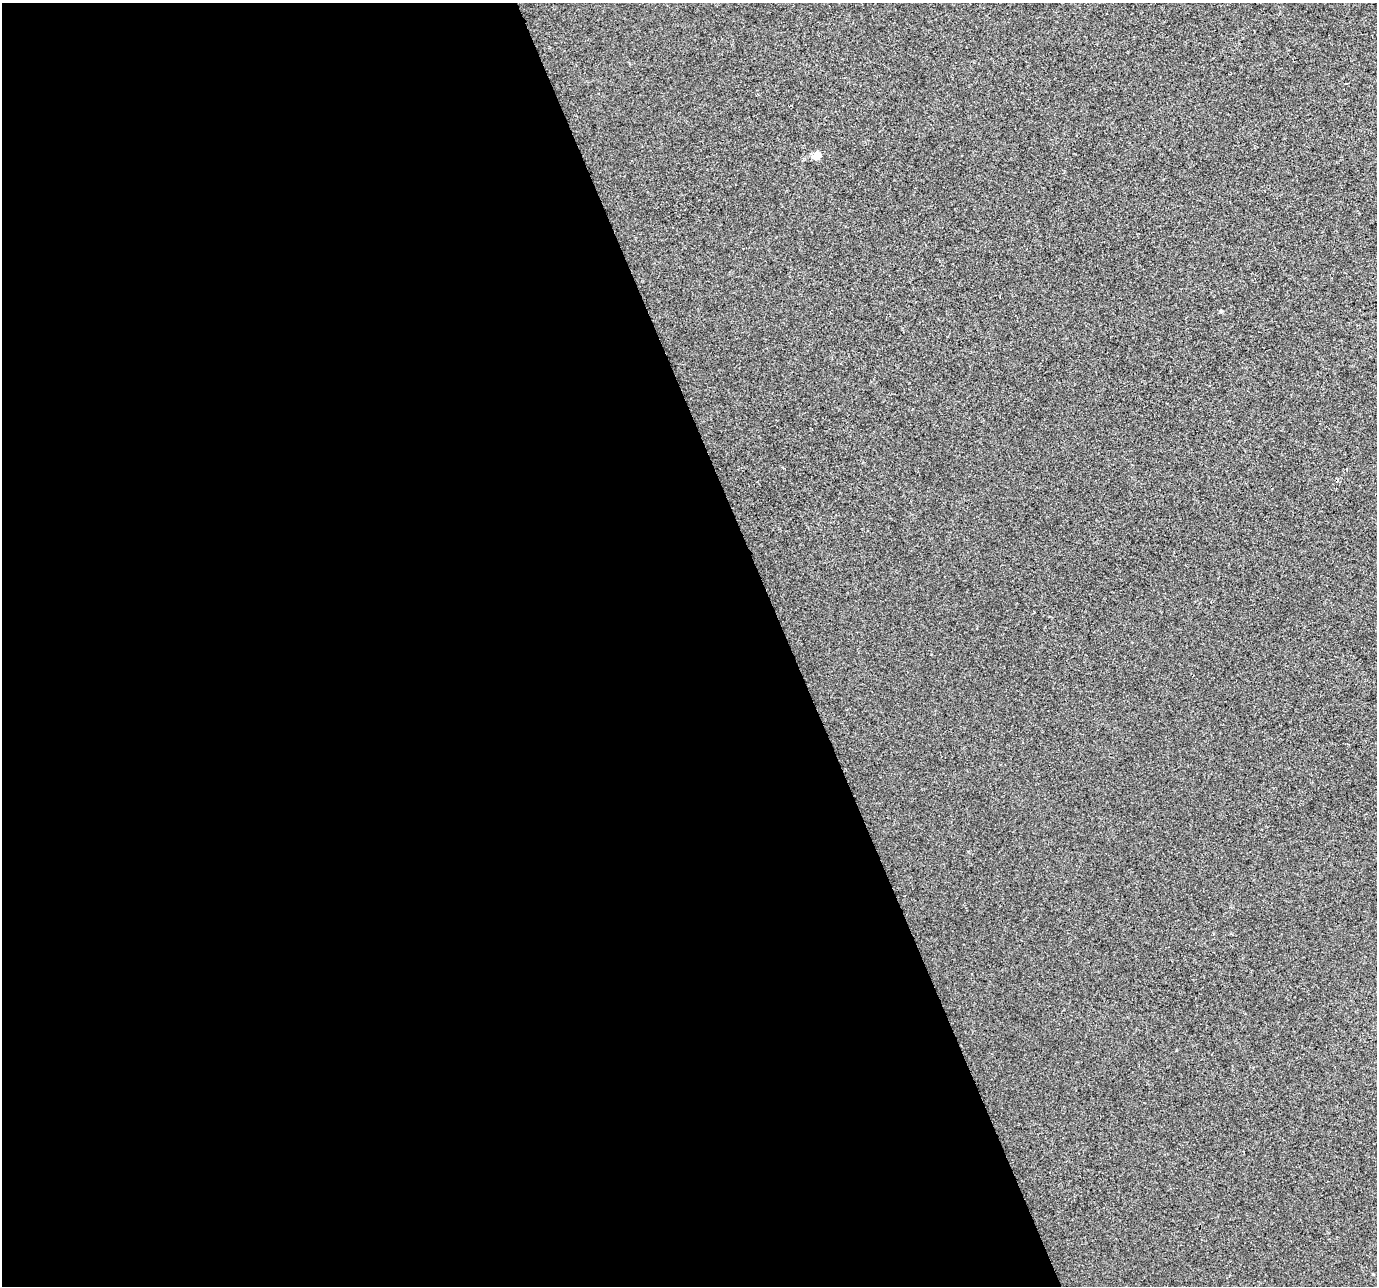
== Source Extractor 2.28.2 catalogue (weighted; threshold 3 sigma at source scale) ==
==
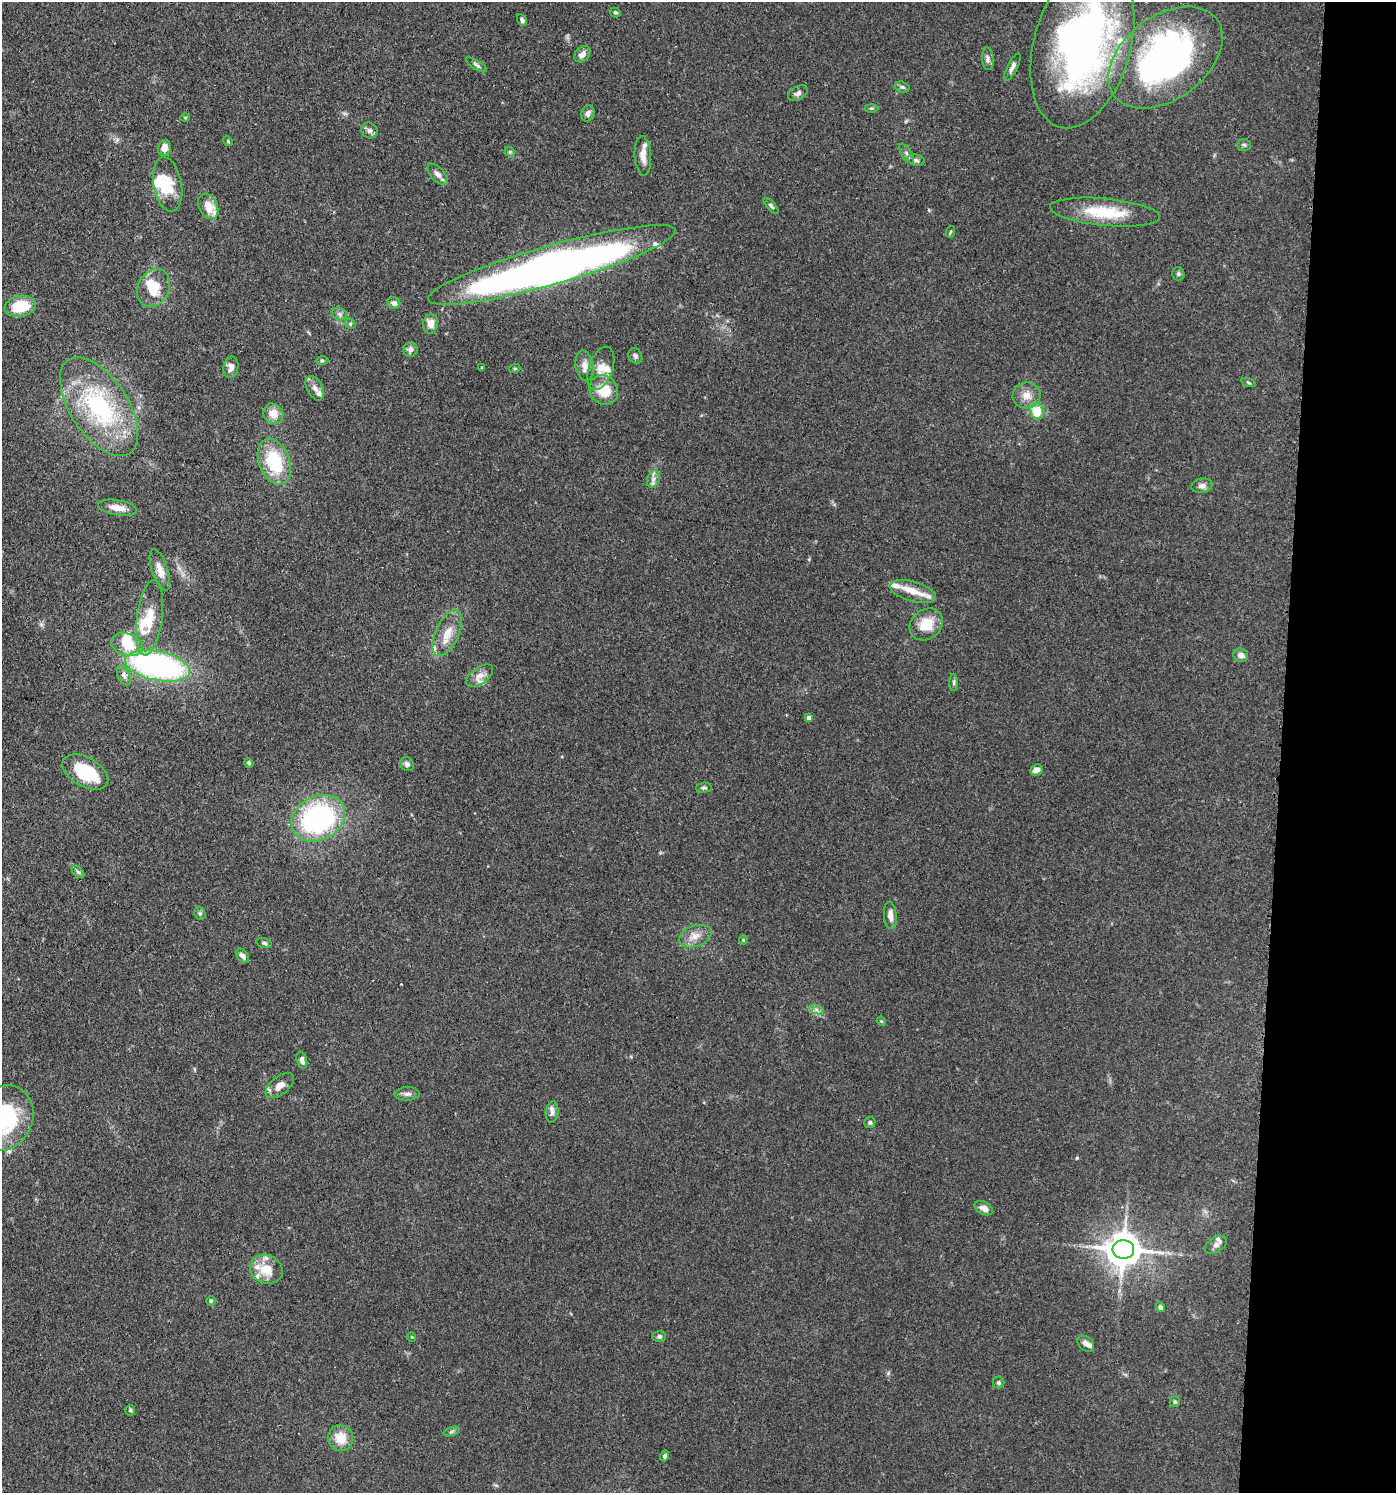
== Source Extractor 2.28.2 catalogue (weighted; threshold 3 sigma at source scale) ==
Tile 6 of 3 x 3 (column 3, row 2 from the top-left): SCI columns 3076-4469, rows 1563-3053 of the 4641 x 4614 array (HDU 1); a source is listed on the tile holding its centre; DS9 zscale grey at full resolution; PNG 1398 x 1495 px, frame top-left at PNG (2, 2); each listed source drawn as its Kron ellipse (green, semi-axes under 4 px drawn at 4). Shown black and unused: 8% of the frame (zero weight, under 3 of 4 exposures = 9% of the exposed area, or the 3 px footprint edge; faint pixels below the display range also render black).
* * *
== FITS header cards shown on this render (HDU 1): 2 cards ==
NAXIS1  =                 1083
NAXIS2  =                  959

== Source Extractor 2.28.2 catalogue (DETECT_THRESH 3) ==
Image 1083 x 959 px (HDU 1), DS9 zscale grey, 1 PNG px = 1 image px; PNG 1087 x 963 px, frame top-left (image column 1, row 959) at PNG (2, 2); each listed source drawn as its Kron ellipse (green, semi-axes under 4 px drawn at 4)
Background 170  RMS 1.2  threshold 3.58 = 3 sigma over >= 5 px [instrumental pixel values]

JOB: Please write out the lines starting at the one that contains "2.28.2 catalogue (DETECT_THRESH" and ending at the one that contains "[instrumental pixel values]", with "green" renamed to "cyan" and nothing else altered.

SOLUTION:
== Source Extractor 2.28.2 catalogue (DETECT_THRESH 3) ==
Image 1083 x 959 px (HDU 1), DS9 zscale grey, 1 PNG px = 1 image px; PNG 1087 x 963 px, frame top-left (image column 1, row 959) at PNG (2, 2); each listed source drawn as its Kron ellipse (cyan, semi-axes under 4 px drawn at 4)
Background 170  RMS 1.2  threshold 3.58 = 3 sigma over >= 5 px [instrumental pixel values]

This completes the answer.